*YOUR OBJECTIVE*. Determine how many lines in the records hold the word "back". Return the number alone.

*LISTED ENTRIES*.
##############################

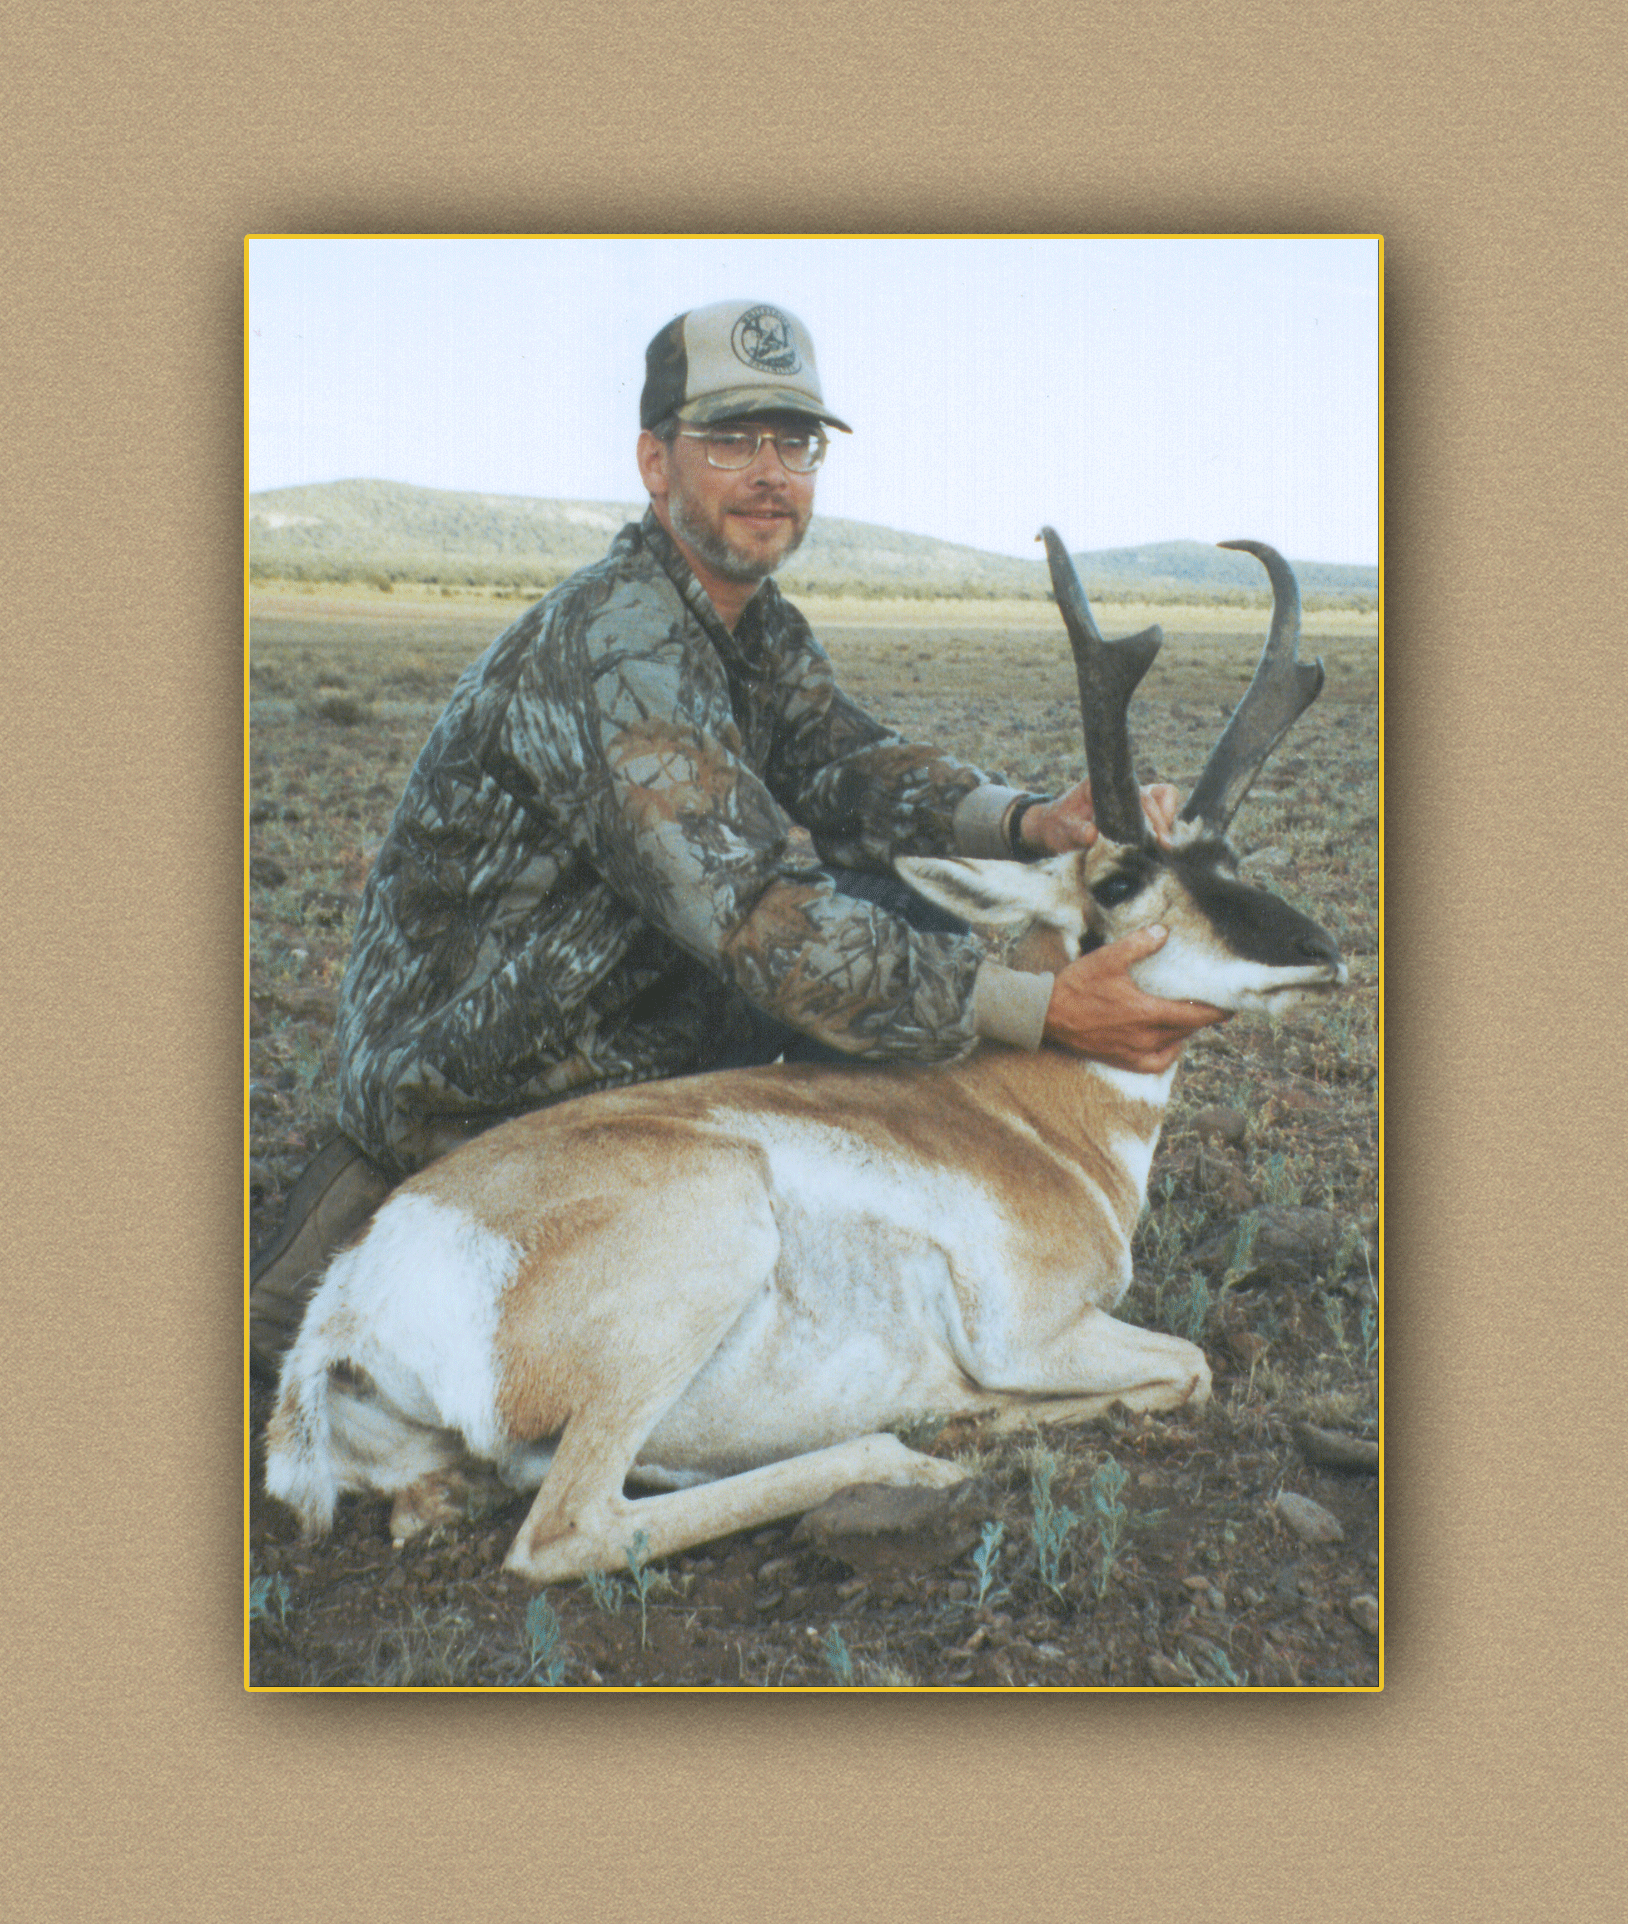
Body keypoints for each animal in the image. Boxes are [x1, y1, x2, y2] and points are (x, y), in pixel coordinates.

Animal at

##############################

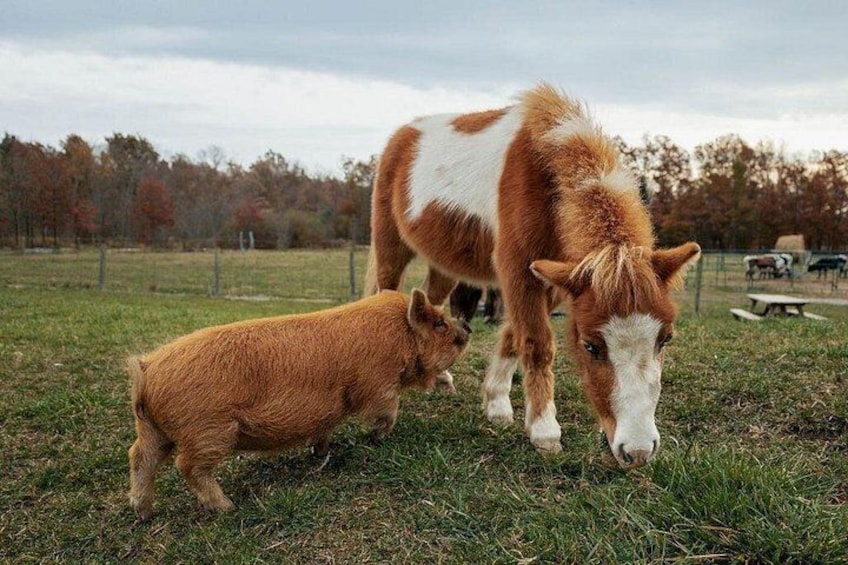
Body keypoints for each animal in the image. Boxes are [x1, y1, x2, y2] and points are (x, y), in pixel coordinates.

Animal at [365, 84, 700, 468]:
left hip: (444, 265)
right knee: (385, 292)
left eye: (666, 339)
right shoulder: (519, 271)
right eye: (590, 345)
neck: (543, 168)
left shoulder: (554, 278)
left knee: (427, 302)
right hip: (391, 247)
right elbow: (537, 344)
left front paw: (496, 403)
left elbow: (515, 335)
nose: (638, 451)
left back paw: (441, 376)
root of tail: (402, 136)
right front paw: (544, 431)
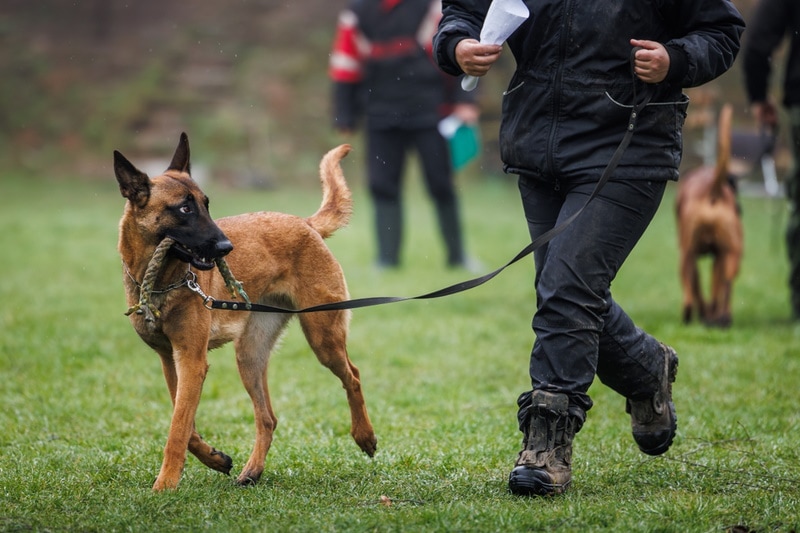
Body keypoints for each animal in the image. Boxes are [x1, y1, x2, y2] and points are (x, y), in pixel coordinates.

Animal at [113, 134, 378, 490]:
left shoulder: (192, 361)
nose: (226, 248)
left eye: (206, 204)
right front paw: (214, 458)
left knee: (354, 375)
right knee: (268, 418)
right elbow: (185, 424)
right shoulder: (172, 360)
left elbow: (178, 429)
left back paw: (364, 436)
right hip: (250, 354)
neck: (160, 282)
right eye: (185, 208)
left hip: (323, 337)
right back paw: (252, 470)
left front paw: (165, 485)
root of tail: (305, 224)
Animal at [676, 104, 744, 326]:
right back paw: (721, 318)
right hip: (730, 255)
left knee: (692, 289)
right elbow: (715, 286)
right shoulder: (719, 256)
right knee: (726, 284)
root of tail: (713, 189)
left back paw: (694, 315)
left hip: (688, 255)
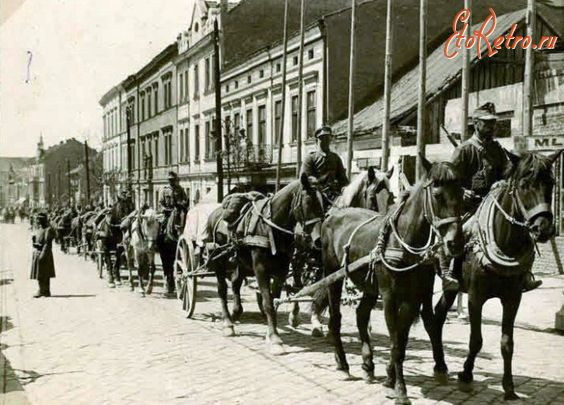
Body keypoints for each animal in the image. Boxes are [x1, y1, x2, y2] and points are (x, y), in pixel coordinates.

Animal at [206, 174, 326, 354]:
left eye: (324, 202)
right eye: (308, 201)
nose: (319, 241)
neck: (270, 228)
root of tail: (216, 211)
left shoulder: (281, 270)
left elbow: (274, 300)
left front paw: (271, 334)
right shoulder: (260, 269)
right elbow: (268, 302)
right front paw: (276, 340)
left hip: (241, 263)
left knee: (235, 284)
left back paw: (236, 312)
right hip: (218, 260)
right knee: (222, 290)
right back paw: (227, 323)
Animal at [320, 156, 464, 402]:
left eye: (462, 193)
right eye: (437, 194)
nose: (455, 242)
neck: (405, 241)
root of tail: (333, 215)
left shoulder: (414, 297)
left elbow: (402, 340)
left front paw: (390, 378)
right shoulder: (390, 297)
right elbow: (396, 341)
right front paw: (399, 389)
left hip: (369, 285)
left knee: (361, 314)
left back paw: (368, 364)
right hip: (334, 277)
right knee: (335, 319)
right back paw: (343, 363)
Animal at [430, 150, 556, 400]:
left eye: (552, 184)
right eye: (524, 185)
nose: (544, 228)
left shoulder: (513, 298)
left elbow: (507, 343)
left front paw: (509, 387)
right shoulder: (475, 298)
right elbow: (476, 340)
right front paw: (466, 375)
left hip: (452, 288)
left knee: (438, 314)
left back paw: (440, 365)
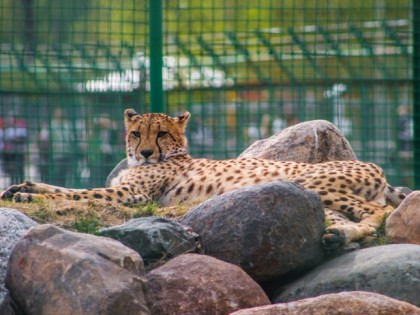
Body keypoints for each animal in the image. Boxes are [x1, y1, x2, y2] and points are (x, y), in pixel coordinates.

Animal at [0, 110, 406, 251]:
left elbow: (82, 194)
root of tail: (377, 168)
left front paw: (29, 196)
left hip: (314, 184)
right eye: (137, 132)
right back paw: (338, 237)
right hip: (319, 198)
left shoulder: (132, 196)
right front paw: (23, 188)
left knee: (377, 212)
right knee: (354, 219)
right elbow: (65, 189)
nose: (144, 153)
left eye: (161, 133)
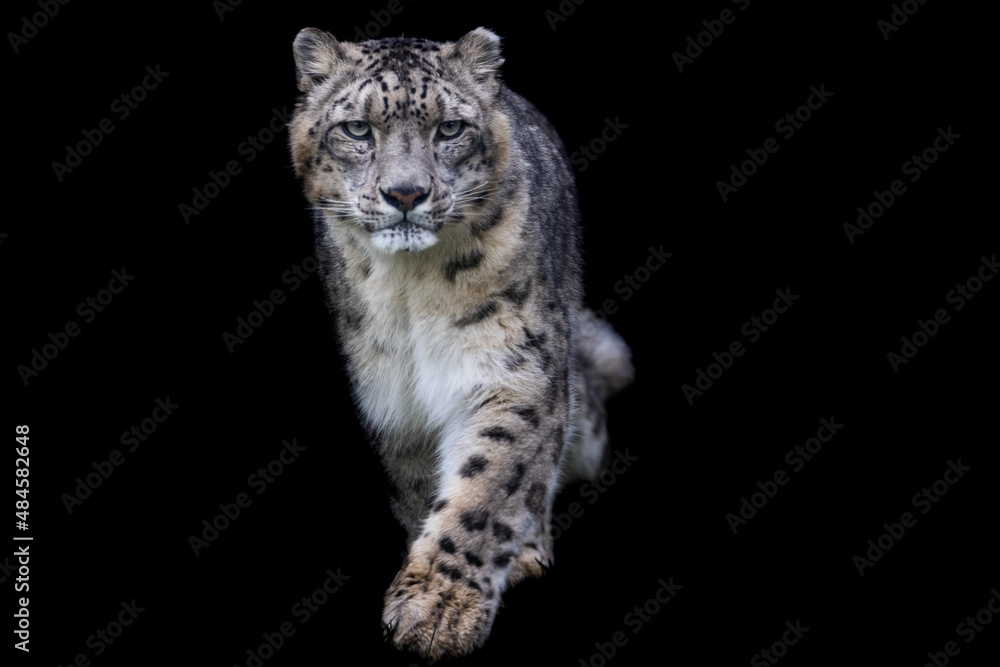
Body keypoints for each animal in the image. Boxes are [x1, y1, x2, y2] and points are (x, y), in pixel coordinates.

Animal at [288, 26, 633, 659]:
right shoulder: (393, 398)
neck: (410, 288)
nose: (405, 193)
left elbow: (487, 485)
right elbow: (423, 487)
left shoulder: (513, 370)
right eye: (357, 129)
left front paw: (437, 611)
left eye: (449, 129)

##############################

*RESPONSE FOR THIS EXERCISE*. 11